風の遊子(ゆうし)の楽がきノート

旅人を意味する遊子(ゆうし)のように、気ままに歩き、自己満足の域を出ない水彩画を描いたり、ちょっといい話を綴れたら・・・

楽書き雑記「酔芙蓉=名古屋・鶴舞公園のスイフヨウ園でも開花が始まる」

2015-09-01 06:13:45 | 日記・エッセイ・コラム

 

         

      
    写真は正午ごろ。ちょっぴりピンクに染まり始めたところです

朝早く咲いた直径12センチほどの白い花が、次第にピンクに染まり、赤みを増して、夕方にはしぼんでしまう1日花・スイフヨウ。
柔らかく薄い花弁としとやかな姿は、お酒をちょっと飲んで頬を染めた女性みたい。漢字で「酔芙蓉」と書くのはぴったりですね。

ちなみに花言葉を見ると、「繊細な美」「しとやかな恋人」とありました。なるほど。

名古屋・鶴舞公園にある「スイフヨウ園」を訪ねました。
ここには背丈が80センチぐらいの若木から3メール近い成木まで、60株ほどの酔芙蓉を10月上旬まで鑑賞できます。

予期した通り少し時期が早く、写真のように数輪が咲いた株もありましたが、多くは1、2輪か蕾だけ。
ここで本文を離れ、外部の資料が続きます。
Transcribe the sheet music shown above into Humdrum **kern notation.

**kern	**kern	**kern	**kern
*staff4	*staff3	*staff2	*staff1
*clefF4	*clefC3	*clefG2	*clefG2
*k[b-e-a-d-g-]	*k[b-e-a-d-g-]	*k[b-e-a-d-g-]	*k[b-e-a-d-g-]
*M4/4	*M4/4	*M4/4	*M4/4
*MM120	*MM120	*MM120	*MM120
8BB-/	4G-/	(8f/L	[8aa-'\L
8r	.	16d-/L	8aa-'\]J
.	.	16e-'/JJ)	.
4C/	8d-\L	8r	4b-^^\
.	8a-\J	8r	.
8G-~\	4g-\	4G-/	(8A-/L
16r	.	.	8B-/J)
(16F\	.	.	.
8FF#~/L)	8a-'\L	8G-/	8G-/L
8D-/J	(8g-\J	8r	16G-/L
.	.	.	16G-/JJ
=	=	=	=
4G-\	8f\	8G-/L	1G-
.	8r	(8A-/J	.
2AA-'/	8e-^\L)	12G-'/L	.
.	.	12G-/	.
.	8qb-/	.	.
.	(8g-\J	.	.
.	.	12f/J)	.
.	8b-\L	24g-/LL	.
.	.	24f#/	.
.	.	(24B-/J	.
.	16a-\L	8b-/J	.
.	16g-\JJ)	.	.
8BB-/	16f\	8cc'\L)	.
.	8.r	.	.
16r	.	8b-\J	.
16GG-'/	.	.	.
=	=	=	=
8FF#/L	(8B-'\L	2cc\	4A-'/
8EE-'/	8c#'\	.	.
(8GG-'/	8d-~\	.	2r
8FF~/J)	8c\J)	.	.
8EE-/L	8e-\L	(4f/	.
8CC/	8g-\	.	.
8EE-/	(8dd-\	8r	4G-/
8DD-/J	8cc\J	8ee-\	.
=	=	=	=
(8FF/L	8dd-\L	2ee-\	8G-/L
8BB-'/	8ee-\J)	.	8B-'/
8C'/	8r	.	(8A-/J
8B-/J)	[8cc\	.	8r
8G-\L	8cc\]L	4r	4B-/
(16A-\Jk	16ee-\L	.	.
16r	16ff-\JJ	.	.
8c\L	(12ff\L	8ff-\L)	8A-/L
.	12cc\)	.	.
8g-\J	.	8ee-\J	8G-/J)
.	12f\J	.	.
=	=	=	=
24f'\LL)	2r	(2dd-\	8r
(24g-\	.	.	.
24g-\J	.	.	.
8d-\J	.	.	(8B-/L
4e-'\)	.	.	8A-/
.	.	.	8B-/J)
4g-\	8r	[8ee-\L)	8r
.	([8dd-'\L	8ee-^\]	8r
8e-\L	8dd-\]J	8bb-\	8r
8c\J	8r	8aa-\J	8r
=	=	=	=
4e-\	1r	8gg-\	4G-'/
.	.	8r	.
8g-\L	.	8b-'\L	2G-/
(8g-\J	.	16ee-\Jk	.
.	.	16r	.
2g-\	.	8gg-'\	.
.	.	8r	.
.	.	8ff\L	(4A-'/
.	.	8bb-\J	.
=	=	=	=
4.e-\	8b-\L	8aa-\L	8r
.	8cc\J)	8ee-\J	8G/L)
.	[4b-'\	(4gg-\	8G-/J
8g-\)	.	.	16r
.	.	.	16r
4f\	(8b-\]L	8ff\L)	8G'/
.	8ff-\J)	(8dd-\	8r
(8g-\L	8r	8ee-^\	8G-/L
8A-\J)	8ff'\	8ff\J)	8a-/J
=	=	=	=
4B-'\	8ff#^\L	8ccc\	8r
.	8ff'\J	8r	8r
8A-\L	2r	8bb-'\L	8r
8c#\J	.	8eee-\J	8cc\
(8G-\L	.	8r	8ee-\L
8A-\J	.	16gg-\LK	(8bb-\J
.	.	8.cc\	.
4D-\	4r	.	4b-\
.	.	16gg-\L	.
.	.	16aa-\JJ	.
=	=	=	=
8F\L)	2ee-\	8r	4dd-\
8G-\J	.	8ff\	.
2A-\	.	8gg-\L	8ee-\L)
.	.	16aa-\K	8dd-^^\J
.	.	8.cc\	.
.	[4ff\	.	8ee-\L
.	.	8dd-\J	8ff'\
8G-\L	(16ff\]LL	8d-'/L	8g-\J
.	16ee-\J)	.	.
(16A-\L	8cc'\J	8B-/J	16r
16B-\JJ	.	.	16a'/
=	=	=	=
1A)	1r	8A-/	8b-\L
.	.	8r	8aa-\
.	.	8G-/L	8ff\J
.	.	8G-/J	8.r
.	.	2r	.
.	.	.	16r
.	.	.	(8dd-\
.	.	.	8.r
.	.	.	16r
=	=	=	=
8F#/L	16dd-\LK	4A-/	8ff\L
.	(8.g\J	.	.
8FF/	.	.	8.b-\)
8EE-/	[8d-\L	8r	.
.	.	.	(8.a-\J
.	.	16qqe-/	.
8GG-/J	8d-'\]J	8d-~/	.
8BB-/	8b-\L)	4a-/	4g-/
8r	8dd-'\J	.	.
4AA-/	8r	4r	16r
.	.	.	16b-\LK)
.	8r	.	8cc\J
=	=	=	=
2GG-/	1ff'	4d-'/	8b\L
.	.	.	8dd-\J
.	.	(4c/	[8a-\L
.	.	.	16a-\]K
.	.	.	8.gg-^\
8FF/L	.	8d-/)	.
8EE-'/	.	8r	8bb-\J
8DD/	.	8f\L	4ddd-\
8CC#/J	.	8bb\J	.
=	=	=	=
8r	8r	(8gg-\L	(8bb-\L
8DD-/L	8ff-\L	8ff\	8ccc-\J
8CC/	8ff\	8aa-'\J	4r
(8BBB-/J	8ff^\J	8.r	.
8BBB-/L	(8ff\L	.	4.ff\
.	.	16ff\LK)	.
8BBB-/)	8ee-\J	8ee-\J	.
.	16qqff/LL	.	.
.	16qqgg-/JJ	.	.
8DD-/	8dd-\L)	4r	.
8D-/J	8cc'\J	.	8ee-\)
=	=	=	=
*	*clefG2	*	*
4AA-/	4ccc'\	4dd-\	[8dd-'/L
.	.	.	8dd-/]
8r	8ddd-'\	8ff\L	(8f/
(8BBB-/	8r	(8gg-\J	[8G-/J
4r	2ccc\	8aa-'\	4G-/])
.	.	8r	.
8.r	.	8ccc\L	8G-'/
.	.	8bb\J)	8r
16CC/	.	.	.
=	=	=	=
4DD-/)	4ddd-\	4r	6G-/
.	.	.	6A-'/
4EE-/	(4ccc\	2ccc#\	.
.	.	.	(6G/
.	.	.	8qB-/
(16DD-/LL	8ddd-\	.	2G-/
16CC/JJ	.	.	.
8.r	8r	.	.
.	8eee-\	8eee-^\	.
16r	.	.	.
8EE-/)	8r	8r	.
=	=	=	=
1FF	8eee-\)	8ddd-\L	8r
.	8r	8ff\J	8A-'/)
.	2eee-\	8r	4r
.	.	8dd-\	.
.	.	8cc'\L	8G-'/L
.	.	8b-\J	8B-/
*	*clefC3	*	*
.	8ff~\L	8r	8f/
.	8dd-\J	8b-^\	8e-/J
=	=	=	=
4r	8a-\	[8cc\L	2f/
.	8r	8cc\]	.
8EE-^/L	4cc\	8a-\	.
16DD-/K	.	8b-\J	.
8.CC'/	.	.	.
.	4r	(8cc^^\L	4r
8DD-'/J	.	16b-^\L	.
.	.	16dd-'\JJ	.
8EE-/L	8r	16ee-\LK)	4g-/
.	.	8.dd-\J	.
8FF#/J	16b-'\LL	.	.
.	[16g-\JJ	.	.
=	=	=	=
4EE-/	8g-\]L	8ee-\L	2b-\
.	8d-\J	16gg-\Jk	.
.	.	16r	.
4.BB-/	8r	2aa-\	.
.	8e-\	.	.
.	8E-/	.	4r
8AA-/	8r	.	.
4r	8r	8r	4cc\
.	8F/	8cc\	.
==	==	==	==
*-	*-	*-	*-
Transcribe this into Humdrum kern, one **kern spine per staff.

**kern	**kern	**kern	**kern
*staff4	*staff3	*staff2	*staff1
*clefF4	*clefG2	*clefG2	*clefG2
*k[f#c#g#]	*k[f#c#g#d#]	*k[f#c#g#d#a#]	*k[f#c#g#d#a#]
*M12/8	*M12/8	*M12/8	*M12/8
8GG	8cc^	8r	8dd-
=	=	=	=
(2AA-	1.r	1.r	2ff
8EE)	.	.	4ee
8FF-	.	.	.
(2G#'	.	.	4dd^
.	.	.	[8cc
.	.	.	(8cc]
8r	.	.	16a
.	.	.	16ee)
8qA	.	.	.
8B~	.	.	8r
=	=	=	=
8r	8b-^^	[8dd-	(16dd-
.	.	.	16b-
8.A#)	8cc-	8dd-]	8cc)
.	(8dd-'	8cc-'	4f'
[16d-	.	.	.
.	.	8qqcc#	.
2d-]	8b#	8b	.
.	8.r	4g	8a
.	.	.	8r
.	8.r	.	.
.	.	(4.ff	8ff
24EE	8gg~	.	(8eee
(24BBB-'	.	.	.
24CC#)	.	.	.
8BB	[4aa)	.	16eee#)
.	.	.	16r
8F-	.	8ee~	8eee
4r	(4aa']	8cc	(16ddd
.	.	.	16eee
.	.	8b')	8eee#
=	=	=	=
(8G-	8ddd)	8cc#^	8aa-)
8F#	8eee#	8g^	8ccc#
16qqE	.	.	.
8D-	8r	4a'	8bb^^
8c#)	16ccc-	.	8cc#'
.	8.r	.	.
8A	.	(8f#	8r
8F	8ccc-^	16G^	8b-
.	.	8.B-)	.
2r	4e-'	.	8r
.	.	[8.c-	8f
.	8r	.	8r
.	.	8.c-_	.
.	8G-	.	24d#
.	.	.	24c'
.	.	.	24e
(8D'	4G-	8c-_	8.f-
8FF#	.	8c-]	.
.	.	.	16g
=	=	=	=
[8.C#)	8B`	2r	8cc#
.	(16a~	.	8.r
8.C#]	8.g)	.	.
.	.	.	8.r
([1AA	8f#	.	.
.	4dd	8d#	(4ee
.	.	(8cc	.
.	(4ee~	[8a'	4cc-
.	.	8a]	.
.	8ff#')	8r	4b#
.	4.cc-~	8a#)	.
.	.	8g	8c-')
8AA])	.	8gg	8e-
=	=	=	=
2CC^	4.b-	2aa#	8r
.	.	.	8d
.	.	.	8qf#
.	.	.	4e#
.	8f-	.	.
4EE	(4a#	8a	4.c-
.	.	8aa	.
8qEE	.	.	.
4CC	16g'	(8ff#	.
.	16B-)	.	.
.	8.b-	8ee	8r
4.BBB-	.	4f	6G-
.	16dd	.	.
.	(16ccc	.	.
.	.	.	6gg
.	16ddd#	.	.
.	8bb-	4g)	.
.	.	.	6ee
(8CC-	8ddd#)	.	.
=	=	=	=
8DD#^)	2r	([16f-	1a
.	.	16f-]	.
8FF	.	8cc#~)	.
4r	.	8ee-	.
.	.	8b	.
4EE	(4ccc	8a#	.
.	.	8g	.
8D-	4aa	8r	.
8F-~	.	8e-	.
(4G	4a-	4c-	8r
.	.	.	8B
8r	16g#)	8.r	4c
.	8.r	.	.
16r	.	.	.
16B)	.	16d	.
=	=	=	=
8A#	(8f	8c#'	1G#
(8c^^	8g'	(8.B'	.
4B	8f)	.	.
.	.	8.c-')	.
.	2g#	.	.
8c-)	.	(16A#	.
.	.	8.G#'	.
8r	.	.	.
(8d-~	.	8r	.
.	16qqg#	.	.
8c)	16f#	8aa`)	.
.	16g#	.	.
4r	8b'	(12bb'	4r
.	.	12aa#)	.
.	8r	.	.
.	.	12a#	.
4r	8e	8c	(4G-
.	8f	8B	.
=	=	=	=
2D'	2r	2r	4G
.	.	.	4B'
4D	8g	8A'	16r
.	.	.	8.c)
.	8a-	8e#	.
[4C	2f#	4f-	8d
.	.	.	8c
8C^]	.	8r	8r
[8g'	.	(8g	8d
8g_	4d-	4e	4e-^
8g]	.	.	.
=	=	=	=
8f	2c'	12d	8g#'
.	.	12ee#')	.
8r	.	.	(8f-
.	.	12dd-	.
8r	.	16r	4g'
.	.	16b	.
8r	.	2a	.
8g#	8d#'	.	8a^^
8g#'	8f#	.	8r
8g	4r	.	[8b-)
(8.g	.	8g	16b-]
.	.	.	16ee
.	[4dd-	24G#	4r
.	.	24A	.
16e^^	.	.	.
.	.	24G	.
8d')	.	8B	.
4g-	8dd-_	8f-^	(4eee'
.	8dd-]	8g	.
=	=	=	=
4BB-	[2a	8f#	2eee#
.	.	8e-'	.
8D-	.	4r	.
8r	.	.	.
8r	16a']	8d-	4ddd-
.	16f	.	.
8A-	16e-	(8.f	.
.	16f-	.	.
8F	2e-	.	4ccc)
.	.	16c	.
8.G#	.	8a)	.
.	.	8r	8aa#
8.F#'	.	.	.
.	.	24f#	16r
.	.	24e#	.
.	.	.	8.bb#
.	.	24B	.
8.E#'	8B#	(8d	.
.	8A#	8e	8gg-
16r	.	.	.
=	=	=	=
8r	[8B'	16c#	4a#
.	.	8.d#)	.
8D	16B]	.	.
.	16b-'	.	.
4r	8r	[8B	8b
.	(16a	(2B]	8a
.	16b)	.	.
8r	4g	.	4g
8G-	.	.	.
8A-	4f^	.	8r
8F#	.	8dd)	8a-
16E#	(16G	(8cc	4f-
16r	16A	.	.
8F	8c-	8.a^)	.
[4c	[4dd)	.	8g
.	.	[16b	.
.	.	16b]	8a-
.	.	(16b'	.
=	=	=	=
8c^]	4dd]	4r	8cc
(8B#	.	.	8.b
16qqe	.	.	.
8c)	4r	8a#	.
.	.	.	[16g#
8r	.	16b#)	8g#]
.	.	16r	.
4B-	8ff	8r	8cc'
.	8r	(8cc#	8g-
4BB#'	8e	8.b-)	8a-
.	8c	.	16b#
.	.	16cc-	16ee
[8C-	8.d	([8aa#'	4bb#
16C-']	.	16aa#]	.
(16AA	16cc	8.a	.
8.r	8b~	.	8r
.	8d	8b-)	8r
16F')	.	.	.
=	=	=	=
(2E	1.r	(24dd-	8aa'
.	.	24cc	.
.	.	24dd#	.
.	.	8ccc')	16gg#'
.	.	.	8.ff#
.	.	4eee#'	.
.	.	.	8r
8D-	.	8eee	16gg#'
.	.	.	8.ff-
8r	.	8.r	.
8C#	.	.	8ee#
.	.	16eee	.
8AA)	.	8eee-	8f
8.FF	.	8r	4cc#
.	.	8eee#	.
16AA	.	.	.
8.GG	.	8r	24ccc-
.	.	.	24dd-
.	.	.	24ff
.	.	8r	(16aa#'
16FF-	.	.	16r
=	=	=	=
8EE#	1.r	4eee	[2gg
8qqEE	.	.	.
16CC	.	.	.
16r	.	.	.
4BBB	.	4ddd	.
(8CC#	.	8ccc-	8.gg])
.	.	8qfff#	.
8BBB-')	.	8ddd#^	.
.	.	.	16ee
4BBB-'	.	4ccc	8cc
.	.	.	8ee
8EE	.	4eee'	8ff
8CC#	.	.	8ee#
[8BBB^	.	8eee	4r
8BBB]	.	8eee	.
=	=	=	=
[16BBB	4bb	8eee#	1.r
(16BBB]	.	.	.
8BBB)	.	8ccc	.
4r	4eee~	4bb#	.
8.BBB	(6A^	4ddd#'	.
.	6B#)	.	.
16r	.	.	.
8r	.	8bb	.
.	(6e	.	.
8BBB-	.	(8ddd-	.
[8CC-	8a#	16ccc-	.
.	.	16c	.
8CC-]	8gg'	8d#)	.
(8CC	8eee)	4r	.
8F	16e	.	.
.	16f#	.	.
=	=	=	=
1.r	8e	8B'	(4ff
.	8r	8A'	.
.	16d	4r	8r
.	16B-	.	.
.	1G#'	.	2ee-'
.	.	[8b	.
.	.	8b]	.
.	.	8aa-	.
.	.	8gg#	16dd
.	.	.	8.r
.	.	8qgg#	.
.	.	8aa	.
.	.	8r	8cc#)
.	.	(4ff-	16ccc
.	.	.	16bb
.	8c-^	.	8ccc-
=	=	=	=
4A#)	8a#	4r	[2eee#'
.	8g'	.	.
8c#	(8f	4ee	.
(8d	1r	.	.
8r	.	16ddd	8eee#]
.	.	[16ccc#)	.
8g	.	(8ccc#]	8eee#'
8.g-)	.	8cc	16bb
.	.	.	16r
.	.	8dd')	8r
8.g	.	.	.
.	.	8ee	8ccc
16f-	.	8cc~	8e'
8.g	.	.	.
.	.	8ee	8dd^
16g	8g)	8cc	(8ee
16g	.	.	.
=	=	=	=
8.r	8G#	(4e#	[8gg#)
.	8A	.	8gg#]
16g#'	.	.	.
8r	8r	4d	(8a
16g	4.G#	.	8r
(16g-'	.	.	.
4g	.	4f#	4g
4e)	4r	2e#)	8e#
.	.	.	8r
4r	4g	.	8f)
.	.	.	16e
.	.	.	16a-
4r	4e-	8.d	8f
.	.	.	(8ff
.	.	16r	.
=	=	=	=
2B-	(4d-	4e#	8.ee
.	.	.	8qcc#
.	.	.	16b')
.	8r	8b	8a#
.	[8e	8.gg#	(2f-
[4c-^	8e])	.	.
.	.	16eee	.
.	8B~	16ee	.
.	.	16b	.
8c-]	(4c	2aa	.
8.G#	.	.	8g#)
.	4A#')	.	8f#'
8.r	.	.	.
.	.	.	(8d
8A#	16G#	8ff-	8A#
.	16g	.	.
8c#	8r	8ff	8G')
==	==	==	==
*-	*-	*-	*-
でも、この花の場合は花数が少ない方が気品や風情を感じる、と僕は思いました。

酔芙蓉と聞いて、ことし6月に亡くなった直木賞作家・高橋治が1985年に発表、テレビドラマ化もされた小説「風の盆恋歌」を思い浮かべる方が少なくないでしょう。

富山県南部の八尾町。この山間の町を舞台に、運命的な出会いをした男女が毎年3日間(9月1~3日)の祭り「おわら風の盆」に逢瀬を重ねる忍び合う恋。
幻想的な踊り、哀調を帯びた胡弓の音色と旋律。そして控えめに花開き、やがて妖艶にも思える酔芙蓉が、狂おしい愛の物語に引き込んでくれます。

僕も仕事で八尾町をこの時期に訪ねたことがあります。
民家の軒下や小さな庭で咲く酔芙蓉に出会い、なぜか胸が騒いだものです。